Rust & Python—A Gentle Comparison using Simple Neural Networks

Disclaimer

I am by no means proficient in Rust as you very well will see. As a result, these results should be taken with a pinch of salt. Any improvements are most welcome!

Note--there are some great discussions over at the /r/rust subreddit for more information about code optimisation that I highly recommend reading.

The implementation laid out in this post assumes the following:

  • Lists are never empty
  • There is no NaN behavior

Introduction

I recently had a task to implement a very simple Kohonen-Grossberg Neural Network which was particularly fun due to being relatively simple to implement.

My initial implementation was in Python with less than 60 lines of code. I wrapped a CLI around it and sat at around 90 lines of code.

After some thought, I figured that this would be a great learning experience for Rust (and it was) and would give me the opportunity to compare the two languages from multiple perspectives.

Implementation

Note—I wrote this in Python first then ported it to Rust in a very symmetrical fashion. This could have heavily influenced the results.
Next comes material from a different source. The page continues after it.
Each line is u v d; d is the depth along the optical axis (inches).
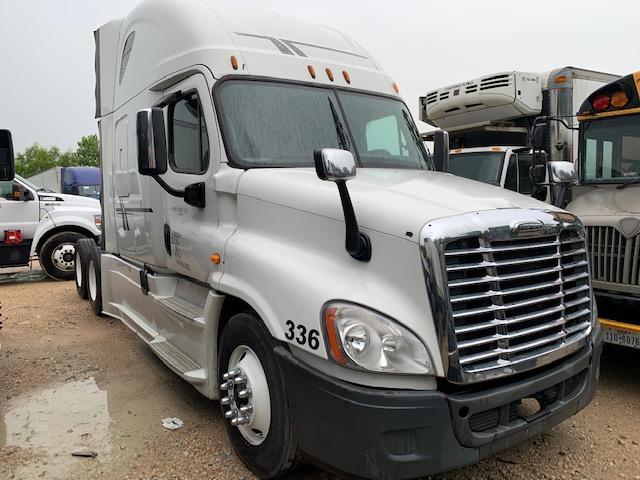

  • You can find the Python implementation here
__author__ = 'Juxhin Dyrmishi Brigjaj'

import sys
import math
import random
import argparse


def parse_args():
    parser = argparse.ArgumentParser(description='A naive Kohonen-Grossberg Counterpropogation Network in Python')
    parser.add_argument('-l', '--learning-rate', metavar='R', type=float, required=True,
                        help='Float indicating the learning rate (step) the network should use')
    parser.add_argument('-f', '--csv-file', type=str, required=True,
                        help='Path to CSV file containing dataset')
    parser.add_argument('-e', '--epoch', type=int, help="Number of epochs to complete", required=True, default=1000)
    parser.add_argument('-n', '--neurons', type=int, help="Number of neurons (units) to generate", required=True, default=3)
    return parser.parse_args()


def normalise(rows: list=()) -> list:
    _result = []

    for row in rows:
        _vector_length = math.sqrt(sum([x**2 for x in row]))
        _result.append([round(x / _vector_length, 4) for x in row])

    return _result


def generate_random_units(col_len: int, row_len: int) -> list:
    _result = []
    for _ in range(0, row_len):
        _result.append([round(random.uniform(0.0, 1.0), 4) for _ in range(0, col_len)])
    return _result


def calculate_nets(row, units):
    _nets = []
    for unit in units:
        _net = 0.0
        for i, _ in enumerate(unit):
            _net += round(row[i] * unit[i], 4)
        _nets.append(round(_net, 4))
    return _nets


def update_units(learning_rate: float, nets: list, row: list, units: list) -> bool:
    _i = nets.index(max(nets))

    for _j, column in enumerate(row):
        units[_i][_j] = round(units[_i][_j] + learning_rate * (column - units[_i][_j]), 4)


def main():
    args = parse_args()

    learning_rate = args.learning_rate
    unnormalised_dataset = []

    try:
        with open(args.csv_file, 'r') as csv_file:
            for line in csv_file:
                unnormalised_dataset.append([float(x) for x in line.split(',')])
    except TypeError as e:
        print("[!] FATAL: Dataset is malformed. Unable to parse values as floats.\n{}".format(str(e)))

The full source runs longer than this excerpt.